*** Document excerpt

When This Page Helps

Battery datasheets mix mAh, Ah, Wh, and kWh. Converting between them requires knowing the voltage. Run time estimates must account for depth of discharge (you shouldn't drain LiFePO4 below 20%) and inverter losses. This calculator handles all these conversions and adjustments in one place, so you can size packs, estimate run time, and compare storage options without doing the voltage math by hand.

How to Use the Inputs

1. Select the calculation mode: energy from power × time, Ah → Wh, run time, or battery sizing.
2. Enter the known values (power, time, battery capacity, load).
3. For battery modes, set the depth of discharge (typical: 80% for lithium, 50% for lead-acid) and inverter efficiency (90-95%).
4. Enter the voltage for Ah ↔ Wh conversion.
5. Set your electricity rate for cost estimation.
6. Compare your energy value against common battery sizes in the visual.

Example Calculation

Tips & Best Practices

• Lithium-ion batteries should typically not be discharged below 20% (80% DoD). Lead-acid batteries: 50% DoD for longevity.
• Power banks often advertise mAh at cell voltage (3.7V). To charge a 5V device, actual usable capacity is lower: 20,000 mAh × 3.7V / 5V = ~14,800 mAh at 5V.

******
*** Extracted information

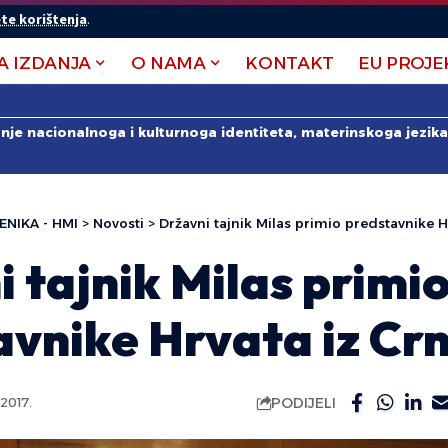
te korištenja
.
A IZDANJA
O NAMA
KONTAKT
EU PROJE
anje nacionalnoga i kulturnoga identiteta, materinskoga jezika 
ENIKA - HMI
>
Novosti
>
Državni tajnik Milas primio predstavnike 
 tajnik Milas primi
avnike Hrvata iz Cr
PODIJELI
2017.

******

▶ [Task 1]:
In the battery calculator guide, what depth of discharge is given as typical for lead-acid batteries?
▶ [Task 2]:
Carry the battery calculator guide forward from its last tip.

▶ [Your response 1]:
50%

▶ [Your response 2]:
• Airline carry-on limit for lithium batteries is 100 Wh per battery (160 Wh with airline approval).
• To estimate monthly electricity cost: kWh per day × 30 × rate. A 1,500 W space heater running 8 h/day: 12 kWh/day × 30 × $0.12 = $43.20/month.
• Peukert's law: at higher discharge rates, batteries deliver less total energy. A battery rated 100 Ah at C/20 may deliver only 80 Ah at C/5.
• For off-grid solar, size batteries for 2-3 days of autonomy: daily Wh × 3 / DoD.

Battery Chemistry and Energy Density

Not all watt-hours are created equal. Lead-acid batteries store about 30-50 Wh/kg. Lithium-ion (NMC) achieves 150-260 Wh/kg. LiFePO4 provides 90-160 Wh/kg but with superior cycle life. Solid-state batteries promise 400+ Wh/kg. Energy density determines how compact and light a battery can be for a given Wh rating — critical for EVs, drones, and portable electronics.

Grid-Scale Energy Storage

Utility companies measure energy in megawatt-hours (MWh) and gigawatt-hours (GWh). A Tesla Megapack stores 3.9 MWh. The Hornsdale Power Reserve in Australia stores 194 MWh. Pumped hydro, the most common grid storage, can store GWh by pumping water uphill during surplus and generating during demand — converting between kinetic and electrical energy measured in watt-hours at enormous scale.

Watt-Hours in Everyday Life

A smartphone battery (15 Wh) stores enough energy to lift a 55 kg person about 10 meters — surprisingly little. A Tesla Model 3 battery (60 kWh) stores the energy equivalent of about 2 gallons of gasoline (though the EV uses it 3-4× more efficiently). Understanding watt-hours helps compare energy sources: 1 gallon of gasoline ≈ 33.7 kWh, 1 kg of lithium battery ≈ 0.2 kWh, 1 kg of TNT ≈ 1.2 kWh.

Frequently Asked Questions

• What is the difference between Wh and Ah?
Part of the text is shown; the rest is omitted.